Siemens' CTO to Reveal Proper Use of PMGs to Increase Wind Turbine Durability
Henrik Stiesdal, Chief Technology Officer of Siemens Wind Power will use his seminar at CWIEME Berlin to reveal how permanent magnet generators (PMGs) can be used in an affordable way to increase the durability of wind turbines.
It's a well-known principle of engineering that the more components in a mechanism, the more likely it is to break down. And in the world of wind power, breakdowns at a height of more than a hundred meters and potentially several hundred kilometers out to sea are not easy to fix. That's why for the past few decades turbine manufacturers such as Siemens Wind Power have been working to eliminate the most complicated and, therefore, sensitive element – the gearbox – by replacing it with a direct drive system. These direct drive systems, powered by a permanent magnet generator, could run for years without maintenance – significantly increasing uptime.
Around half of the annual output of Siemens wind turbines now feature permanent magnet generators – they are incorporated into all new models as standard – but while Siemens may not have been the first company to enter this new era of wind power, CTO Henrik Stiesdal believes the company has found the key to increasing its competiveness.
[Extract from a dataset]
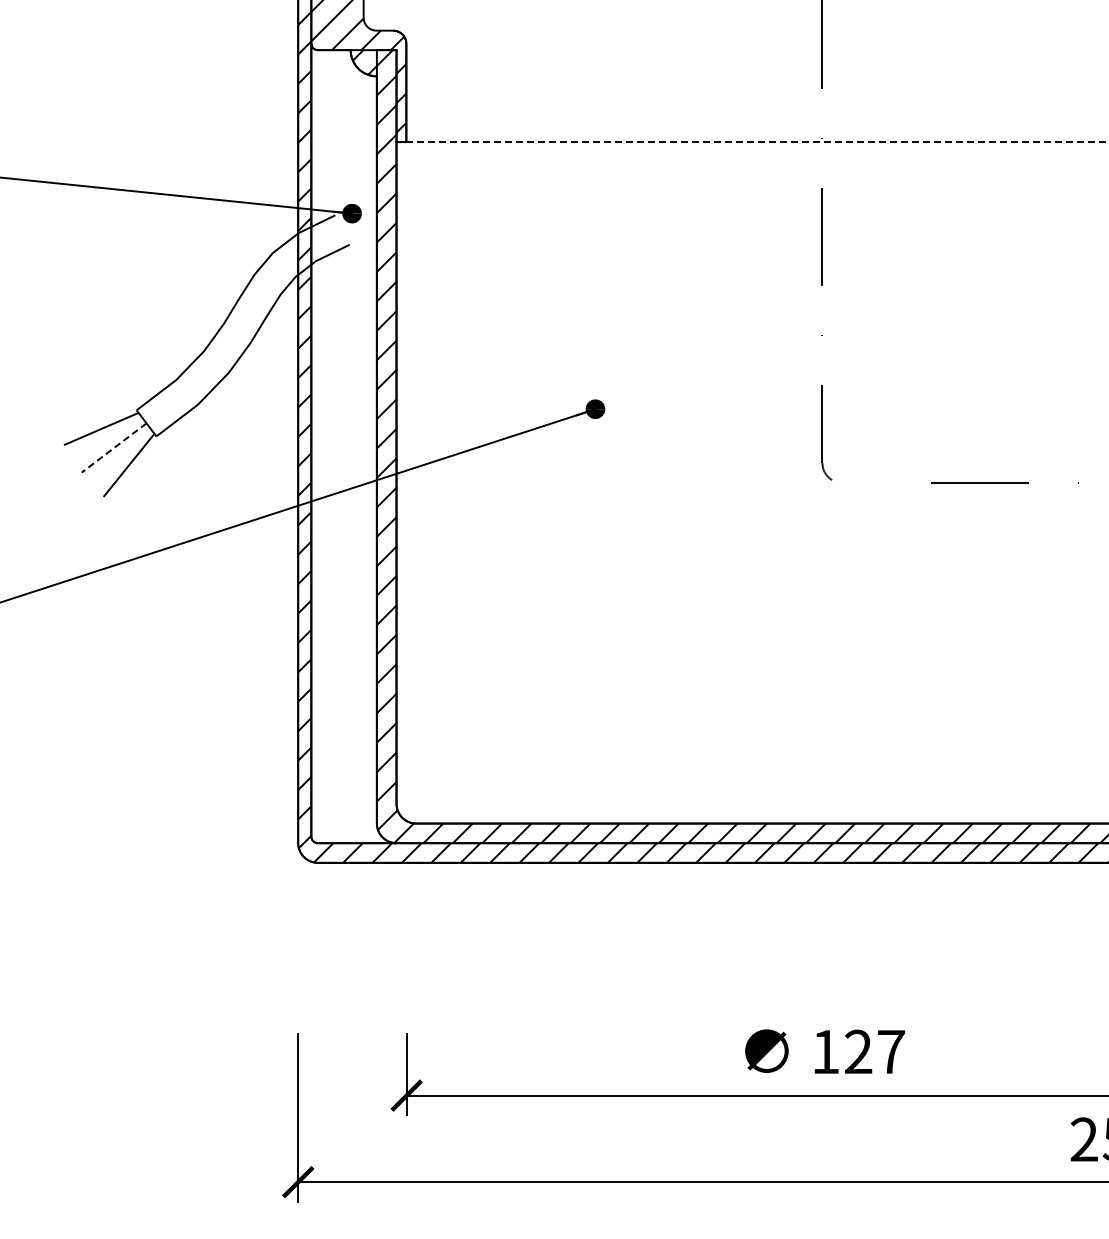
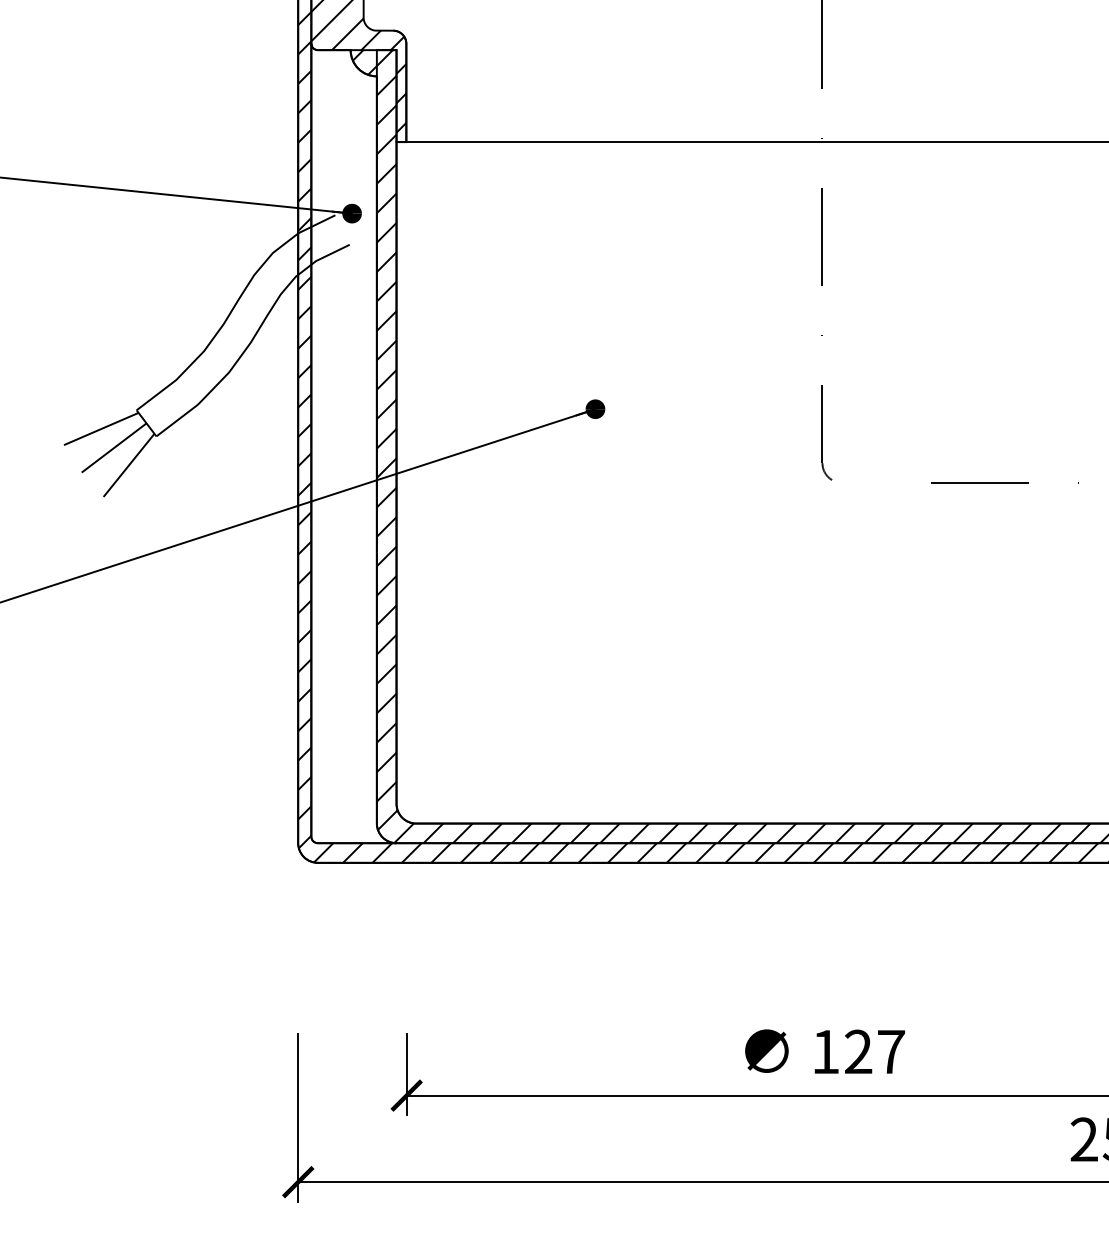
line at (758, 142): dashed -> solid
line at (114, 447): dashed -> solid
"The Siemens claim to fame is that we have developed a simple and easy-to-industrialize machine that could significantly bring down energy costs," he says.
The technology behind this achievement will be the focus of a seminar by Mr. Stiesdal in June at CWIEME Berlin – the world's largest meeting place for the coil winding, insulation and electrical manufacturing communities. One of the most important design features to be discussed is the balance of rare metals in the magnet generator and their eventual eradication.
"Two rare earths are used in the magnet – one is difficult and costly to source, while the other is not," says Mr. Stiesdal. "In my seminar I will explain how we have managed to decrease the share of the truly ‘rare' rare earth and will eventually eliminate it from the magnets we make in a few years' time." By only using affordable materials Siemens aims to make on-shore turbines directly competitive with fossil fuels in the next few years – and off-shore turbines within the next decade.
Henrik Stiesdal is celebrated as one of the pioneers of the modern wind industry. The 57-year-old Dane built his first small wind turbine in 1976 and designed one of the first commercial wind turbines, licensed to Vestas in 1979. Mr. Stiesdal worked as consultant for Vestas until he joined Siemens Wind Power in 1987. During his 25 years at the company Mr. Stiesdal has been involved in all aspects of wind turbine technology as well as other business activities such as sales, manufacturing, project implementation, service and quality management. Mr. Stiesdal has more than 200 patents to his name and has received several awards including 2008 Siemens Inventor of the Year, 2010 Siemens Top Innovator and the EWEA Poul la Cour Prize in 2011.
"It is a huge coup for us to have Mr. Stiesdal as part of our seminar programme for CWIEME Berlin 2014," says Chloe Theobald, content manager for CWIEME Berlin. "He is the industry authority on wind power technology and has so many invaluable insights to share with our guests at this year's show."
Mr. Stiesdal will be presenting his seminar on ‘The gearless evolution of wind turbine generators' at CWIEME Central on Thursday 26th June, 10:00-10:40 CEST.